As his body was not recovered at the time of his death or in the post-war searches of the battlefields, Sergeant Musgrave was commemorated on the Canadian National Vimy Memorial, along with all those Canadian soldiers who died in France during the First World War who have no known grave.

The remains of Sergeant Richard Musgrave were formally identified by the Canadian Armed Forces Casualty Identification Program following the recovery of remains and artefacts by the CWGC during a munitions clearing operation north of Lens, France.

Private Harry Atherton



Harry Atherton was born on 15 November 1893 in Leigh, England. He was the son of James Henry Atherton and Sarah Atherton (née Ball). Atherton grew up in Tyldesley, England and moved to Canada in 1913 by himself. He settled in McBride, British Columbia and worked as a carpenter before enlisting.

On 31 March 1916, Atherton enlisted in the Canadian Expeditionary Force (CEF) with the 63rd Canadian Infantry Battalion (Edmonton), CEF in Edmonton, Alberta at the age of 23. On 22 April 1916 Private Atherton left the port of Saint John, New Brunswick, bound for England and arrived in Liverpool thirteen days later. Upon arrival, he was transferred to the 9th Reserve Infantry Battalion, CEF which absorbed the 63rd Battalion. After spending several months in the Shorncliffe Military Camp, Private Atherton arrived in France on 18 July 1916 after having been transferred the day before to the 10th Canadian Infantry Battalion, CEF. Upon his arrival, Private Atherton fought in several battles before being wounded. Due to his injuries, Atherton was sent to England to recover for a few months before returning to the front in March 1917.

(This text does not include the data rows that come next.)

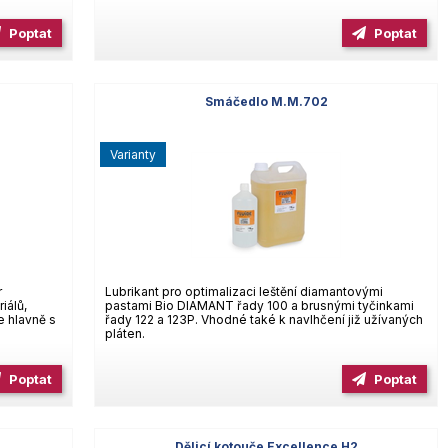
Poptat
Poptat
Smáčedlo M.M.702
varianty
r
Lubrikant pro optimalizaci leštění diamantovými
iálů,
pastami Bio DIAMANT řady 100 a brusnými tyčinkami
e hlavně s
řady 122 a 123P. Vhodné také k navlhčení již užívaných
pláten.
Poptat
Poptat
Dělicí kotouče Excellence H2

On 15 August 1917, Private Atherton fought with the 10th Battalion during the first day of the Battle of Hill 70. The assault had two main objectives, the positions known as the "Blue Line" and the "Green Line”. The 10th Battalion, being part of the 2nd Canadian Infantry Brigade, took part in the first assault for control of the "Blue Line". This objective was achieved, and the 10th Battalion led the continued advancement to the "Green Line". This objective was seized early in the morning of 16 August. From 14 to 18 August 1917, the 10th Battalion suffered 429 casualties, 71 with no known graves in connection to the assault on Hill 70. Private Atherton's service and medical records initially list him as wounded. In later reports he is stated to have been killed in action on 15 August 1917 at the age of 24.

Following the war, Private Atherton's name was engraved on the Canadian National Vimy Memorial. This memorial commemorates Canadian soldiers who died during the First World War and have no known grave.

On 11 July 2017, human skeletal remains were discovered during a munitions clearing process near rue Léon Droux in Vendin-le-Vieil, France. An insignia of the 10th Battalion and an illegible identification disc were found with the remains by the CWGC Recovery Unit. The identification disc was sent to the Canadian Conservation Institute where they were able to clean it. After the cleaning process, “10 BATT” was clearly visible at the bottom of the identification disc. The numbers “4 - - 658” showed a service number and on the upper right border of the disc, “ON” was visible. This information greatly helped to identify Private Atherton.

Their graves are marked with Commonwealth War Graves Commission headstones bearing their names and a personal inscription chosen by their families, and will be cared for in perpetuity by the Commission.